Bruce Saunders is a professor in the Guitar Department at Berklee College of Music. With New York City as his base since 1988, he has toured Europe, South America, Australia, Japan, and the United States as a band leader and as a sideman. He has recorded with musicians such as Jack DeJohnette, Peter Erskine, Dave Holland, Kenny Werner, Bill Stewart, Michael Cain, Glen Velez, Harvie Swartz, David Berkman, Tony Scherr, Mark Murphy, Ben Monder, Steve Cardenas, and many others. He has released four albums as a leader: Fragment, Likely Story, Jazz Hymns, and Forget Everything.
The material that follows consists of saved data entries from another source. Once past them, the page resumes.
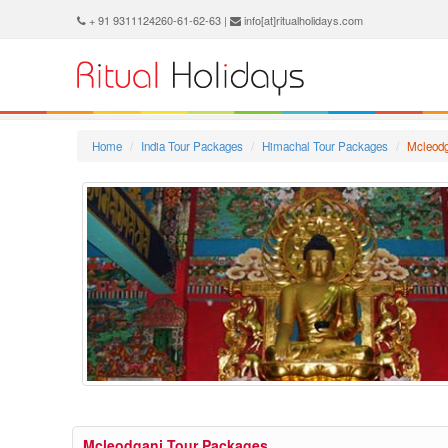
+ 91 9311124260-61-62-63 |
info[at]ritualholidays.com
Home
India Tour Packages
Himachal Tour Packages
Mcleodg
Mcleodganj Tour Packages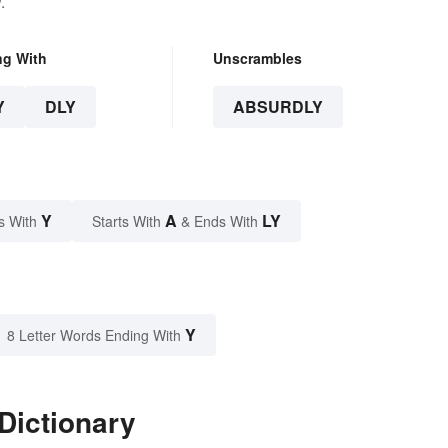
.
ng With
Unscrambles
Y
DLY
ABSURDLY
Y
A
LY
s With
Starts With
& Ends With
Y
8 Letter Words Ending With
Dictionary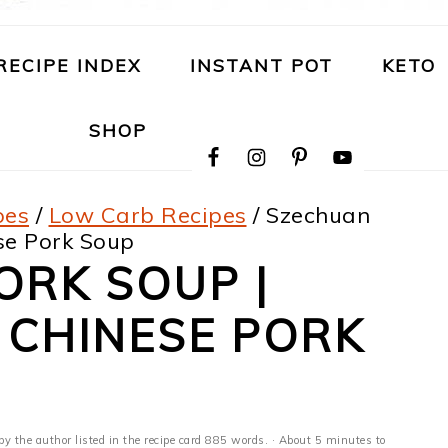
RECIPE INDEX
INSTANT POT
KETO
NAVIGATION
SHOP
MENU:
SOCIAL
ICONS
pes
/
Low Carb Recipes
/
Szechuan
ese Pork Soup
ORK SOUP |
 CHINESE PORK
by the author listed in the recipe card 885 words. · About 5 minutes to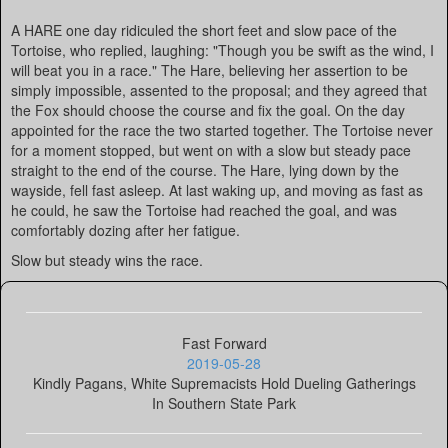
A HARE one day ridiculed the short feet and slow pace of the
Tortoise, who replied, laughing: "Though you be swift as the wind, I
will beat you in a race." The Hare, believing her assertion to be
simply impossible, assented to the proposal; and they agreed that
the Fox should choose the course and fix the goal. On the day
appointed for the race the two started together. The Tortoise never
for a moment stopped, but went on with a slow but steady pace
straight to the end of the course. The Hare, lying down by the
wayside, fell fast asleep. At last waking up, and moving as fast as
he could, he saw the Tortoise had reached the goal, and was
comfortably dozing after her fatigue.
Slow but steady wins the race.
Fast Forward
2019-05-28
Kindly Pagans, White Supremacists Hold Dueling Gatherings
In Southern State Park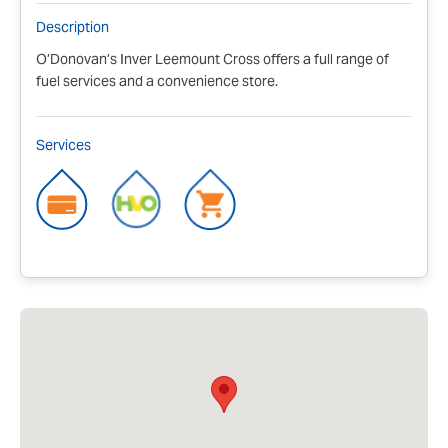
Description
O’Donovan’s Inver Leemount Cross offers a full range of
fuel services and a convenience store.
Services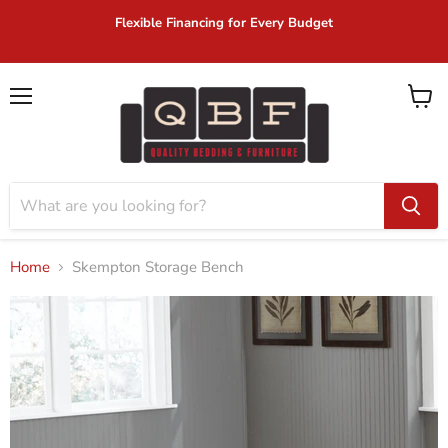
Flexible Financing for Every Budget
Menu
View
cart
Home
Skempton Storage Bench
Saunders has taught at Berklee since 1992. He has also taught at New York University and various clinics worldwide, including the International Jazz Seminar in Xalapa, Mexico, numerous times in Colombia, South America, and at the Maine Jazz Camp. He holds a Bachelor of Music in Classical Guitar and Theory from Florida State University, and a Master of Music in Jazz Performance from the University of North Texas, where he studied with Jack Petersen and Tom Johnson. He is the author of Pentatonics, Modern Blues, and Melodic Improvisation.
- Career Highlights
- Appeared on recordings with Jack DeJohnette, Peter Erskine, Ben Monder, Dave Holland, Michael Cain, Bill Stewart, Kenny Werner, and many others
- Author of Pentatonics, Modern Blues, and Melodic Improvisation
- Released four albums as a leader: Fragment, Likely Story, Jazz Hymns, and Forget Everything
- B.M., Florida State University
- M.M., University of North Texas
In Their Own Words
"I teach private lessons—for the most part to students who want to learn how to play over chord changes—improvisation classes, and Guitarmony, a class based on Bret Wilmott's great book Mel Bay's Complete Book of Harmony, Theory, and Voicings. I also teach a few classes that I developed: a Joe Henderson Ensemble, an Odd Meter class, and a Peter Bernstein/Kurt Rosenwinkel styles and analysis class."
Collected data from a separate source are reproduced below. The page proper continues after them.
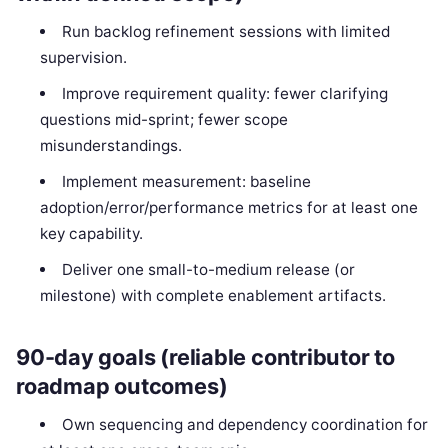
Run backlog refinement sessions with limited
supervision.
Improve requirement quality: fewer clarifying
questions mid-sprint; fewer scope
misunderstandings.
Implement measurement: baseline
adoption/error/performance metrics for at least one
key capability.
Deliver one small-to-medium release (or
milestone) with complete enablement artifacts.
90-day goals (reliable contributor to
roadmap outcomes)
Own sequencing and dependency coordination for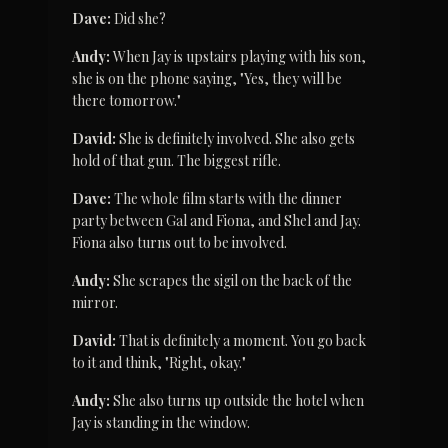
Dave:
 Did she?
Andy:
 When Jay is upstairs playing with his son, 
she is on the phone saying, "Yes, they will be 
there tomorrow."
David:
 She is definitely involved. She also gets 
hold of that gun. The biggest rifle.
Dave:
 The whole film starts with the dinner 
party between Gal and Fiona, and Shel and Jay. 
Fiona also turns out to be involved.
Andy:
 She scrapes the sigil on the back of the 
mirror.
David:
 That is definitely a moment. You go back 
to it and think, "Right, okay."
Andy:
 She also turns up outside the hotel when 
Jay is standing in the window.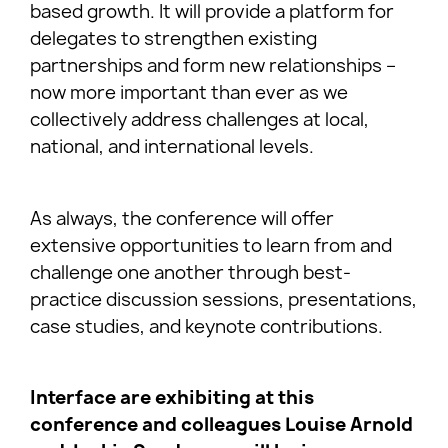
based growth. It will provide a platform for
delegates to strengthen existing
partnerships and form new relationships –
now more important than ever as we
collectively address challenges at local,
national, and international levels.
As always, the conference will offer
extensive opportunities to learn from and
challenge one another through best-
practice discussion sessions, presentations,
case studies, and keynote contributions.
Interface are exhibiting at this
conference and colleagues Louise Arnold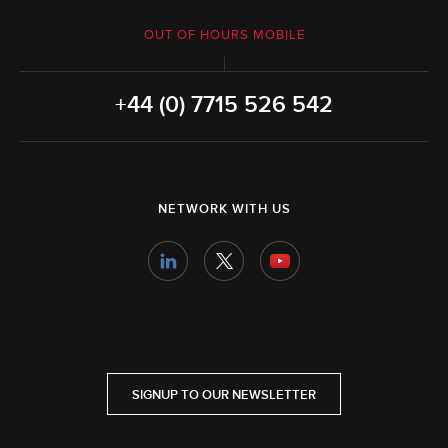
OUT OF HOURS MOBILE
+44 (0) 7715 526 542
NETWORK WITH US
SIGNUP TO OUR NEWSLETTER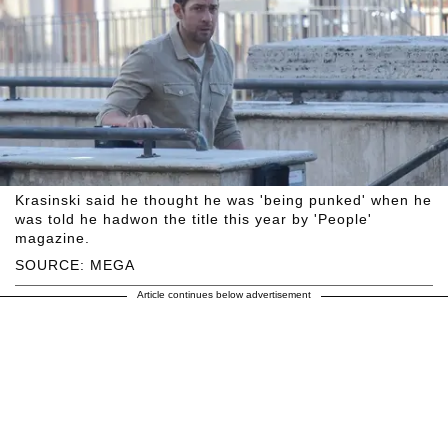
Krasinski said he thought he was 'being punked' when he
was told he hadwon the title this year by 'People'
magazine.
SOURCE: MEGA
Article continues below advertisement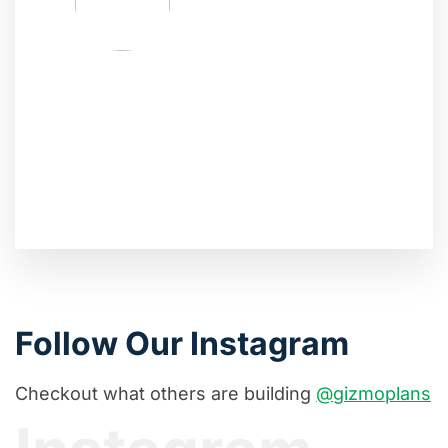
Follow Our Instagram
Checkout what others are building
@gizmoplans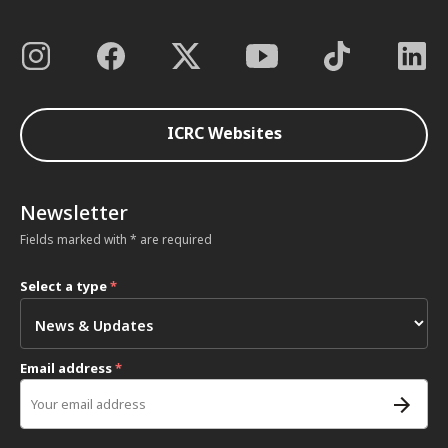
ICRC Websites
Newsletter
Fields marked with * are required
Select a type
*
Email address
*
"In my classes and private lessons I always try to point out the importance of playing with other people, as opposed to (or in addition to) locking yourself away in the practice room. There are psychological aspects of playing music with other people that one can only develop through personal musical interaction. For this reason, I try to play with students as much as I can in all my classes and especially in private lessons. There is so much we can learn about ourselves and others by playing together."
"The number one reason to study guitar at Berklee would be the faculty. Other than that, the facilities are just amazing, as are the resources like the library, and certainly the number one resource is your fellow students. I try to tell my students, 'All these talented students that you see at Berklee could at some point be planning a tour and need someone like you to complete the band. That could be your chance to play, make a little money, and (even better) make some music. You will also make more connections for more playing opportunities down the line.' But in the end, the number one reason to go to Berklee is the faculty, and not merely the guitar faculty. There are many, many great teachers college-wide, and I'm very proud to be a part of this group."